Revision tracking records
[Start of section]
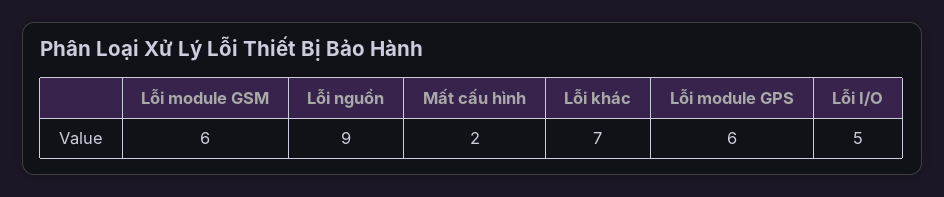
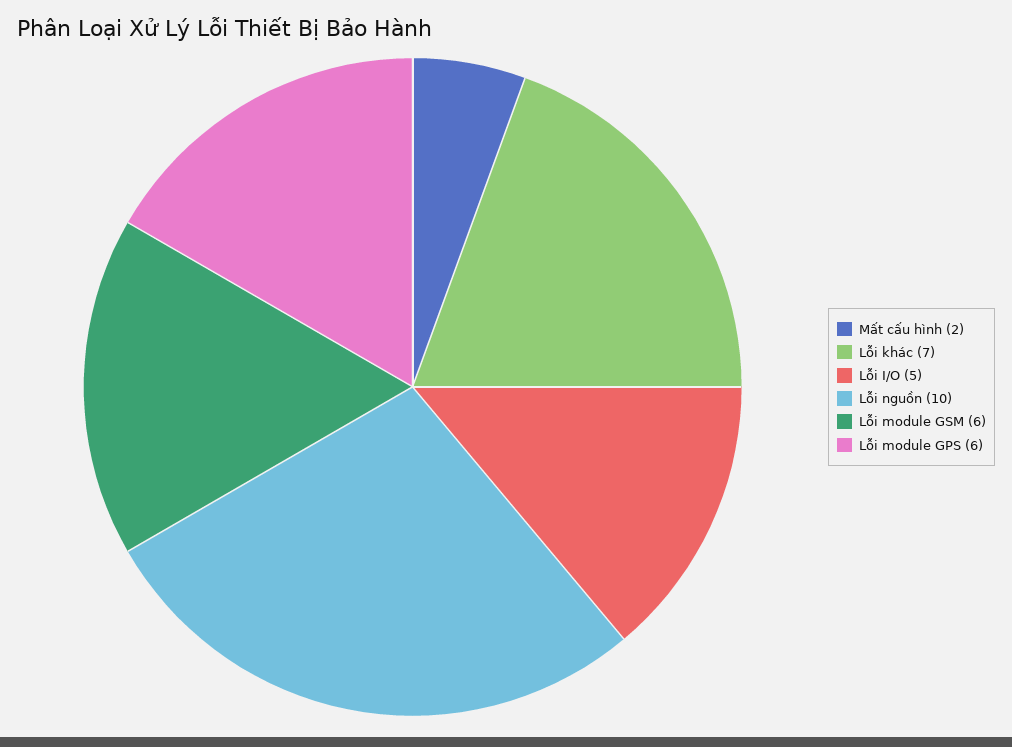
  {
    "Lỗi module GSM": 6,
-   "Lỗi nguồn": 9,
+   "Lỗi nguồn": 10,
    "Mất cấu hình": 2,
    "Lỗi khác": 7,
    "Lỗi module GPS": 6,
    "Lỗi I/O": 5
  }

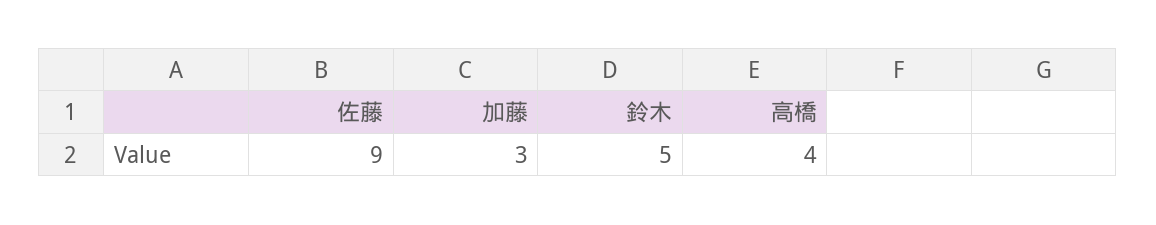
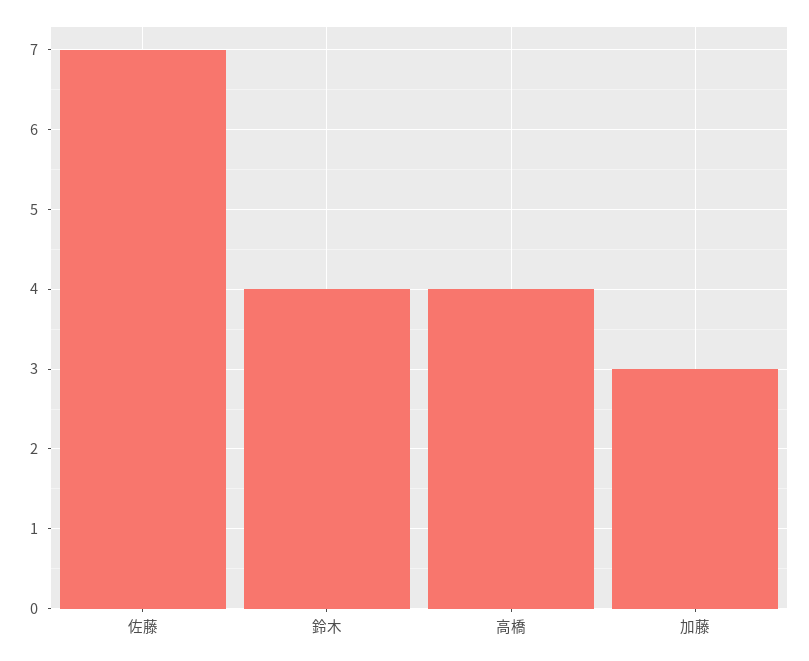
  {
-   "佐藤": 9,
+   "佐藤": 7,
    "加藤": 3,
-   "鈴木": 5,
+   "鈴木": 4,
    "高橋": 4
  }

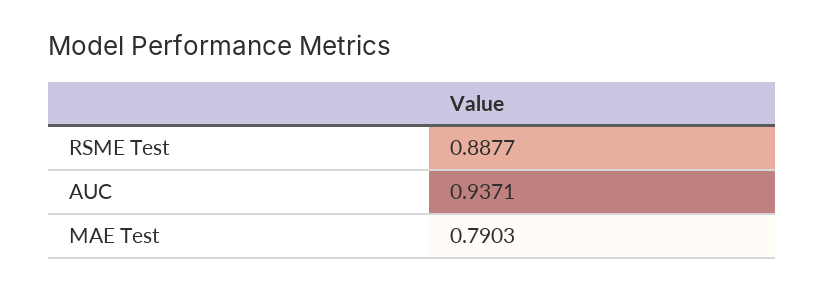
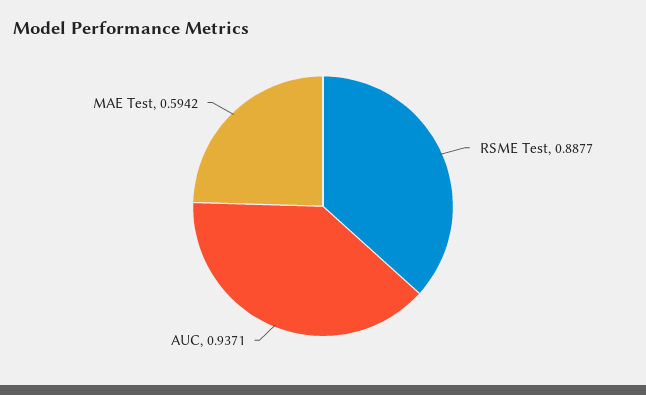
  {
    "RSME Test": 0.8877,
    "AUC": 0.9371,
-   "MAE Test": 0.7903
+   "MAE Test": 0.5942
  }

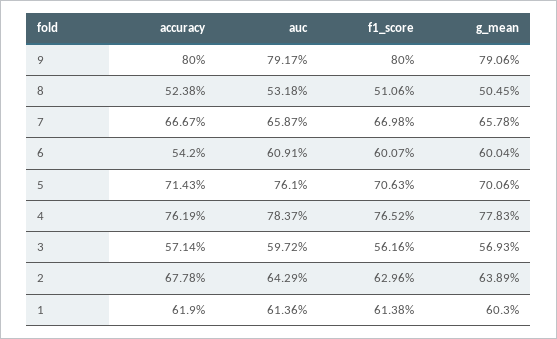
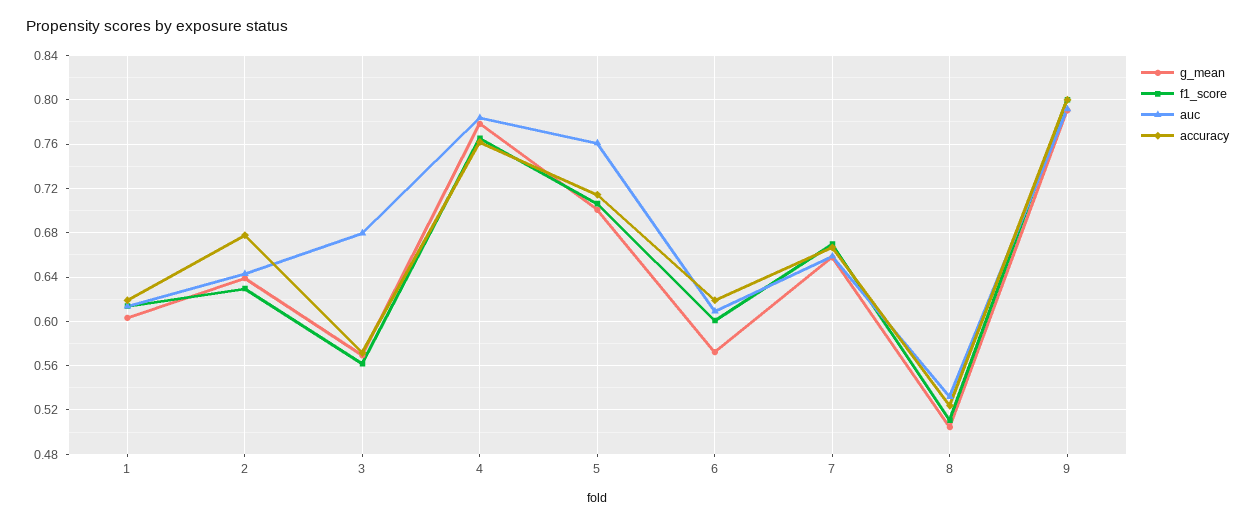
  {
    "accuracy": {
      "9": 0.8,
      "8": 0.5238,
      "7": 0.6667,
-     "6": 0.542,
+     "6": 0.62,
      "5": 0.7143,
      "4": 0.7619,
      "3": 0.5714,
      "2": 0.6778,
      "1": 0.619
    },
    "auc": {
      "9": 0.7917,
      "8": 0.5318,
      "7": 0.6587,
      "6": 0.6091,
      "5": 0.761,
      "4": 0.7837,
-     "3": 0.5972,
+     "3": 0.68,
      "2": 0.6429,
      "1": 0.6136
    },
    "f1_score": {
      "9": 0.8,
      "8": 0.5106,
      "7": 0.6698,
      "6": 0.6007,
      "5": 0.7063,
      "4": 0.7652,
      "3": 0.5616,
      "2": 0.6296,
      "1": 0.6138
    },
    "g_mean": {
      "9": 0.7906,
      "8": 0.5045,
      "7": 0.6578,
-     "6": 0.6004,
+     "6": 0.57,
      "5": 0.7006,
      "4": 0.7783,
      "3": 0.5693,
      "2": 0.6389,
      "1": 0.603
    }
  }

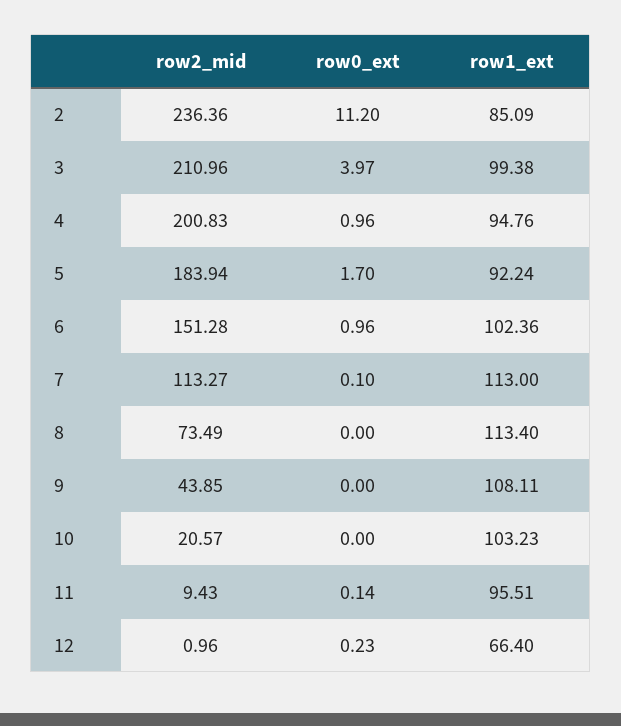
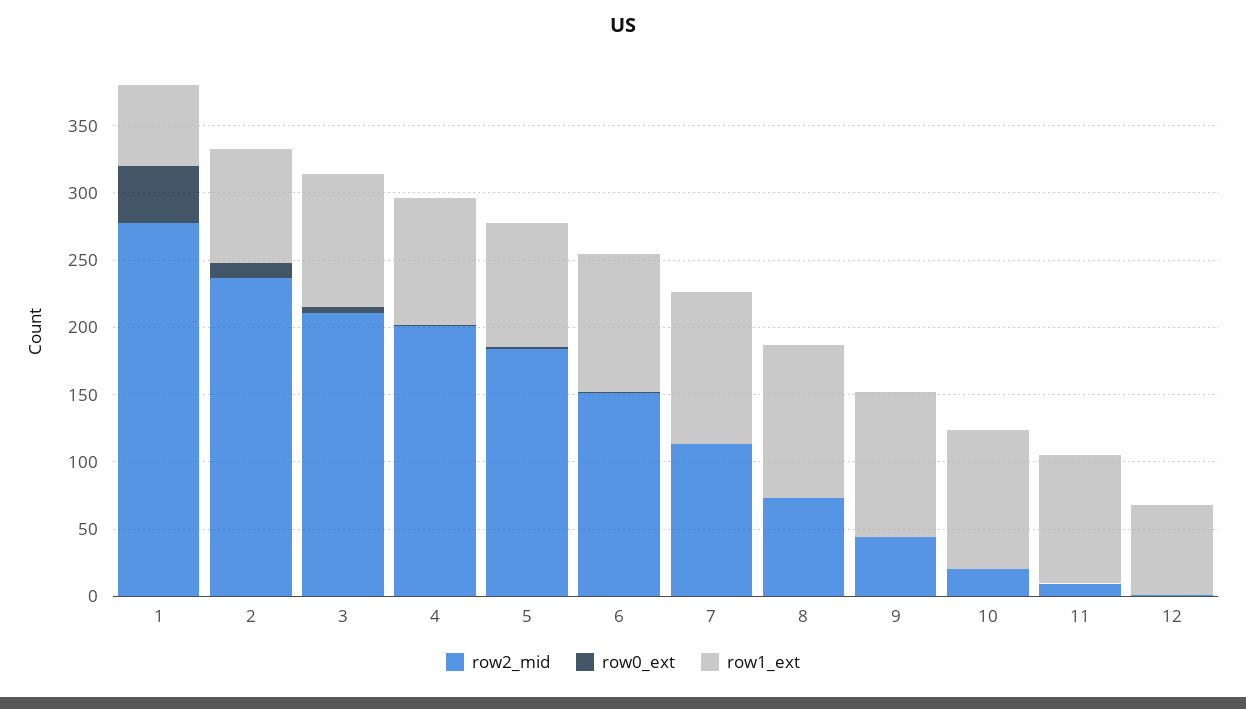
  {
    "row2_mid": {
      "2": 236.36,
      "3": 210.96,
      "4": 200.83,
      "5": 183.94,
      "6": 151.28,
      "7": 113.27,
      "8": 73.49,
      "9": 43.85,
      "10": 20.57,
      "11": 9.43,
-     "12": 0.96
+     "12": 0.96,
+     "1": 280
    },
    "row0_ext": {
      "2": 11.2,
      "3": 3.97,
      "4": 0.96,
      "5": 1.7,
      "6": 0.96,
      "7": 0.1,
      "8": 0,
      "9": 0,
      "10": 0,
      "11": 0.14,
-     "12": 0.23
+     "12": 0.23,
+     "1": 40
    },
    "row1_ext": {
      "2": 85.09,
      "3": 99.38,
      "4": 94.76,
      "5": 92.24,
      "6": 102.36,
      "7": 113,
      "8": 113.4,
      "9": 108.11,
      "10": 103.23,
      "11": 95.51,
-     "12": 66.4
+     "12": 66.4,
+     "1": 60
    }
  }

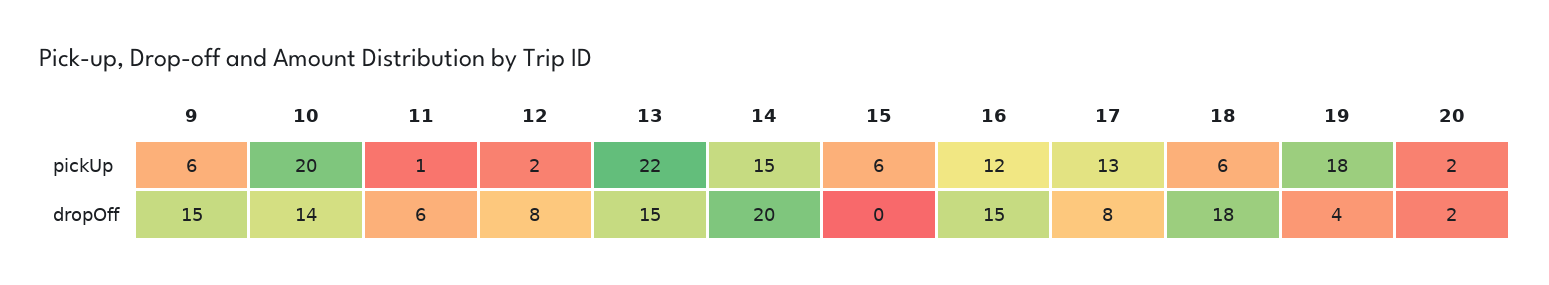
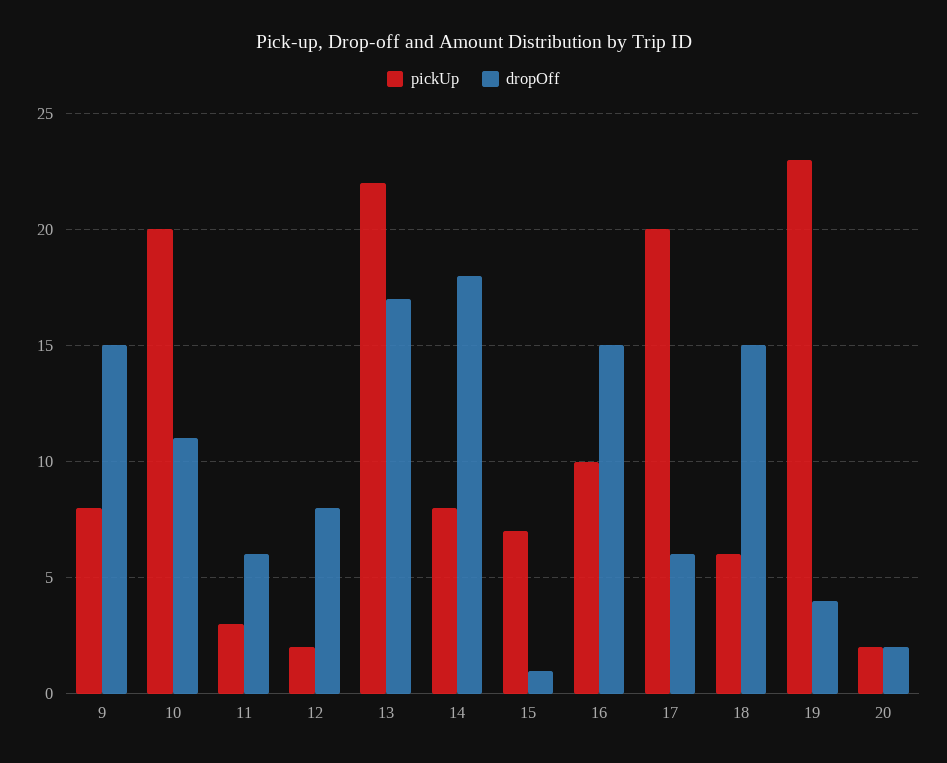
  {
    "pickUp": {
-     "9": 6,
+     "9": 8,
      "10": 20,
-     "11": 1,
+     "11": 3,
      "12": 2,
      "13": 22,
-     "14": 15,
+     "14": 8,
-     "15": 6,
+     "15": 7,
-     "16": 12,
+     "16": 10,
-     "17": 13,
+     "17": 20,
      "18": 6,
-     "19": 18,
+     "19": 23,
      "20": 2
    },
    "dropOff": {
      "9": 15,
-     "10": 14,
+     "10": 11,
      "11": 6,
      "12": 8,
-     "13": 15,
+     "13": 17,
-     "14": 20,
+     "14": 18,
-     "15": 0,
+     "15": 1,
      "16": 15,
-     "17": 8,
+     "17": 6,
-     "18": 18,
+     "18": 15,
      "19": 4,
      "20": 2
    }
  }

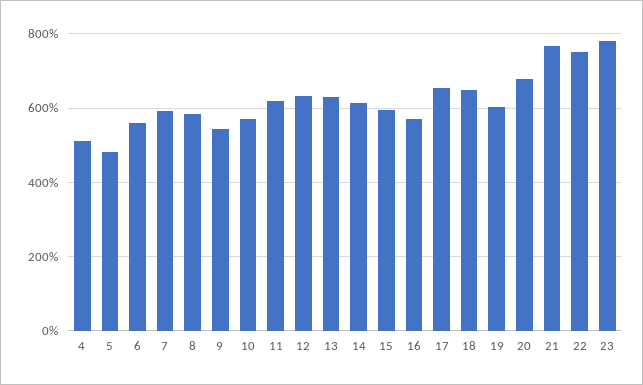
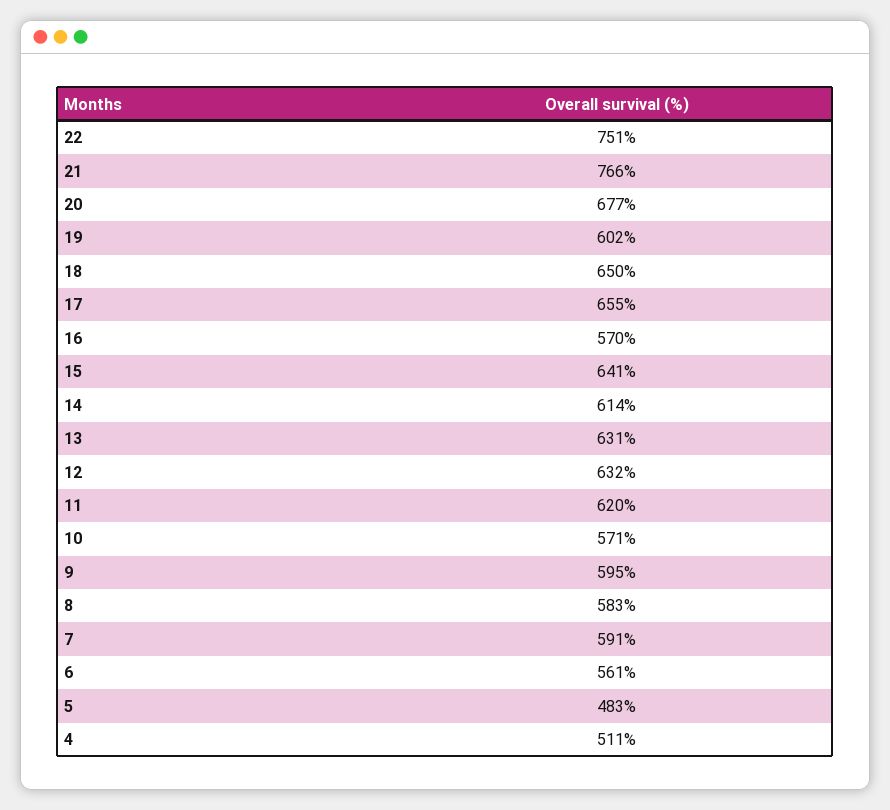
  {
    "4": 511,
    "5": 483,
    "6": 561,
    "7": 591,
    "8": 583,
-   "9": 540,
+   "9": 595,
    "10": 571,
    "11": 620,
    "12": 632,
    "13": 631,
    "14": 614,
-   "15": 600,
+   "15": 641,
    "16": 570,
    "17": 655,
    "18": 650,
    "19": 602,
    "20": 677,
    "21": 766,
-   "22": 751,
+   "22": 751
-   "23": 780
  }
[End of section]
WORK TASK:
Report back each line of the entries that holds the string "Test".

ANSWER FOR THE TASK:
    "RSME Test": 0.8877,
-   "MAE Test": 0.7903
+   "MAE Test": 0.5942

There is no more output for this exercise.